Plus there’s extra protections for credit cards, at least in the UK. Spend a certain amount and if the company goes bust you get your money back. Saved my ass with two different airlines that got into financial trouble once they’d taken my money.
I think fraud is required to be refunded by banks as well as credit issuers, but I’m sure most people would rather have money to spend on food and bills while they investigate, and you’re not going to get that if your account has been drained.
Debit card is tied directly to your bank account with no rollbacks. If somebody gets that info and decides to clean out your bank account, that money is gone, period, and you’ll never see it again.
With a credit card, you have a degree of separation and the ability to contest or roll back charges. Debit cards don’t do that.

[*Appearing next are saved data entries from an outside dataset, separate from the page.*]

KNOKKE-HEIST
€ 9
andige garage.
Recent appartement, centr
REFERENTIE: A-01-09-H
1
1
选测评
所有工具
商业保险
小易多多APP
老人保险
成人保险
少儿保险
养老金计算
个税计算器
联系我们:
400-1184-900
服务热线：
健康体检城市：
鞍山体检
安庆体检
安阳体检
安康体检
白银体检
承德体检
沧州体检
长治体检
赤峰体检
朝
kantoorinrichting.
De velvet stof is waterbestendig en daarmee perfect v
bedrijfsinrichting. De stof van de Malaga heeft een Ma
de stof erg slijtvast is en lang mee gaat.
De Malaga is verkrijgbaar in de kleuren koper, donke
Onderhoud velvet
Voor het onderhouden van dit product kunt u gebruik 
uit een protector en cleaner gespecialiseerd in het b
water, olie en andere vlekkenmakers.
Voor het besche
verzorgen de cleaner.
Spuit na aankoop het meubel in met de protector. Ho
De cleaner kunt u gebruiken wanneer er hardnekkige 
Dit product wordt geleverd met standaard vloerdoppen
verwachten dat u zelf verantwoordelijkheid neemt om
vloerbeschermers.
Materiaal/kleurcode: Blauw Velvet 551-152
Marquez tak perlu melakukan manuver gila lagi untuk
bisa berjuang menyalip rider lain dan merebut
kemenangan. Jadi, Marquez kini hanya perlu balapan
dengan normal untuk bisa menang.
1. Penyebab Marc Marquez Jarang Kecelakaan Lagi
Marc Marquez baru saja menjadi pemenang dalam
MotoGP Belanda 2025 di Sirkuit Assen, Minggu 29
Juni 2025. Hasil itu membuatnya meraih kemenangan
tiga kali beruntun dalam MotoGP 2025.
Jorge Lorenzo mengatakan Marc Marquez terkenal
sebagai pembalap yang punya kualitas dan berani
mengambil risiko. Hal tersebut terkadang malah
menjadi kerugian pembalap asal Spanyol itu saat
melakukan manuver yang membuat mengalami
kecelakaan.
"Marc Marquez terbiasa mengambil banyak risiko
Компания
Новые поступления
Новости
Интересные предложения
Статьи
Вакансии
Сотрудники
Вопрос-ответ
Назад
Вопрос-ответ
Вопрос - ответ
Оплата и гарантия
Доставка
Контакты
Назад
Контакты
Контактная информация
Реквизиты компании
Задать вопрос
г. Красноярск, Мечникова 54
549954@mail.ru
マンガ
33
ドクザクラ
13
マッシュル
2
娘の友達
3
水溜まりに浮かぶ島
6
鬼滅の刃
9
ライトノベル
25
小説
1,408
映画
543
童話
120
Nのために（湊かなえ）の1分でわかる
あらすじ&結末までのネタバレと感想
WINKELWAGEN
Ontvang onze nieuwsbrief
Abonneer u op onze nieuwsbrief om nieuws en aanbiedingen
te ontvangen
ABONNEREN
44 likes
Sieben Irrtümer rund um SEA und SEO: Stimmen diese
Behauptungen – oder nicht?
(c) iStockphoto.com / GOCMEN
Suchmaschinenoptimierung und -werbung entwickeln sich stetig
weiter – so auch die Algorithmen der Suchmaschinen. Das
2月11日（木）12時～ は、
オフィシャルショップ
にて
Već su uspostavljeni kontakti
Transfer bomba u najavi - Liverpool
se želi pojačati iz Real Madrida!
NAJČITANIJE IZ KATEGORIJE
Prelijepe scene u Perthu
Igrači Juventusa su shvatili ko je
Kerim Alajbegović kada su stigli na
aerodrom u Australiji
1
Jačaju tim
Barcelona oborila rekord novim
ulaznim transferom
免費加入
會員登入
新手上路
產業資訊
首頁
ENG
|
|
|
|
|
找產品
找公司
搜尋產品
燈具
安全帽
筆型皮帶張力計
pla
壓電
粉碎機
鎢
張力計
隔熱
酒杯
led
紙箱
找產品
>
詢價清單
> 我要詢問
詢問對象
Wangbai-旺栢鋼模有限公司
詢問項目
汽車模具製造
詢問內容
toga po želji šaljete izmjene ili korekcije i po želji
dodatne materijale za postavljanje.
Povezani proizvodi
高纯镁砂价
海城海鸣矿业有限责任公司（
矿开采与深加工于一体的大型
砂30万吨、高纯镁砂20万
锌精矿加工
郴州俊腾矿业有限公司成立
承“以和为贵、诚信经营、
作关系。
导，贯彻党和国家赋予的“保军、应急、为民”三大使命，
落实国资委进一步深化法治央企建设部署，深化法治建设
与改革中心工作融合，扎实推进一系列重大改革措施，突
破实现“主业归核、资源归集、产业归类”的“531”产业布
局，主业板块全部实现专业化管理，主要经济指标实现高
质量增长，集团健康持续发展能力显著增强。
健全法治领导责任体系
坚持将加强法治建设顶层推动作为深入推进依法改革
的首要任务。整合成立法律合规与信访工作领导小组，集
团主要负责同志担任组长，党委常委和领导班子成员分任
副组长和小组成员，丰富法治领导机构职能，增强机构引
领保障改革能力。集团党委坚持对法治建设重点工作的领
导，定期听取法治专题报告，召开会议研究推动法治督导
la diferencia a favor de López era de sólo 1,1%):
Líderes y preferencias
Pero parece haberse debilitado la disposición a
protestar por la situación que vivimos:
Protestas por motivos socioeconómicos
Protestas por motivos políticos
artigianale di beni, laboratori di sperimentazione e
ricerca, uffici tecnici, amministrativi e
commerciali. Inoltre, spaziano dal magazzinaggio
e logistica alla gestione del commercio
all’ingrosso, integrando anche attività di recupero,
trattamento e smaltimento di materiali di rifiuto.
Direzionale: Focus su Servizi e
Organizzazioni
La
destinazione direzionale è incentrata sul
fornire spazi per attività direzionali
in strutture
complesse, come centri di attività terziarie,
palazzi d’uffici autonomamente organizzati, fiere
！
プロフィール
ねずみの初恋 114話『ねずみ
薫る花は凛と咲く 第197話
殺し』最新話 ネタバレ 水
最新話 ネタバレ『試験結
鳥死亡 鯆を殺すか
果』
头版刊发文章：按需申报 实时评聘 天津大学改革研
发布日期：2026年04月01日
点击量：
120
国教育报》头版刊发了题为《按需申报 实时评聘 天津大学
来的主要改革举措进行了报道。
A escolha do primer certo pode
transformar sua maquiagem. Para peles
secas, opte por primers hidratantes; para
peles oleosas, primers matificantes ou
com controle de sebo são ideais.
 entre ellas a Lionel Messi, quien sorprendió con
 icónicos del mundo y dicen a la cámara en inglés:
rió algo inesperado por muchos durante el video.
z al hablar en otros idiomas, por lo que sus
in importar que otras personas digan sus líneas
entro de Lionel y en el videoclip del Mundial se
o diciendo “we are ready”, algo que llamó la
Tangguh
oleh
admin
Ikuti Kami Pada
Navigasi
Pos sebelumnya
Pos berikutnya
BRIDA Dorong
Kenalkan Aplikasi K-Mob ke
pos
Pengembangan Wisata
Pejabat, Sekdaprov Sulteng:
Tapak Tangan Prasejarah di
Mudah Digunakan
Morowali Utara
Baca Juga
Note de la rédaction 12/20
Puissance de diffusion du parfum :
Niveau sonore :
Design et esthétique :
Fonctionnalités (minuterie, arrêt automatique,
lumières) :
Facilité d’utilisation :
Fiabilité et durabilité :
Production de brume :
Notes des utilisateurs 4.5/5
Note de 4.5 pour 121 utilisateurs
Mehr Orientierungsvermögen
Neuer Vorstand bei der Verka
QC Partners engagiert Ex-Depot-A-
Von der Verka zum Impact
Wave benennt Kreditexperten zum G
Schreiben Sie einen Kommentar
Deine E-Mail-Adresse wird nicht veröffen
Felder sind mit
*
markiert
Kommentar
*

You’re in America, right? This isn’t necessarily true everywhere.
In Europe it’s like this:
Want to do a chargeback with American express or similar credit cards: call the toll free number and do it in less than 90 seconds, instantly approved
Want to do a chargeback with a debit card: you need to go to the police station and report the seller for fraud, then find the chargeback form hidden somewhere on the bank website, fill it and send it back together with the police fraud report via FAX (no email) to the bank, which might or might not approve it in 90 days. If it approves that, they will take a 30 euro fee from what you will get
Yeah, guilty as charged
The do in Europe, mate.
I have just set so that I need a digital ID to use the card for digital purchases.
Then there will be a market for steam accounts (if there isn’t one yet)
There definitely is already a resale market for Steam accounts, mostly used by cheaters or scammers who want a legitimate-looking account with no game or trade bans.
Same way as most kids got gta at 13
Or on the stock market or gambling which this is basically a mix of.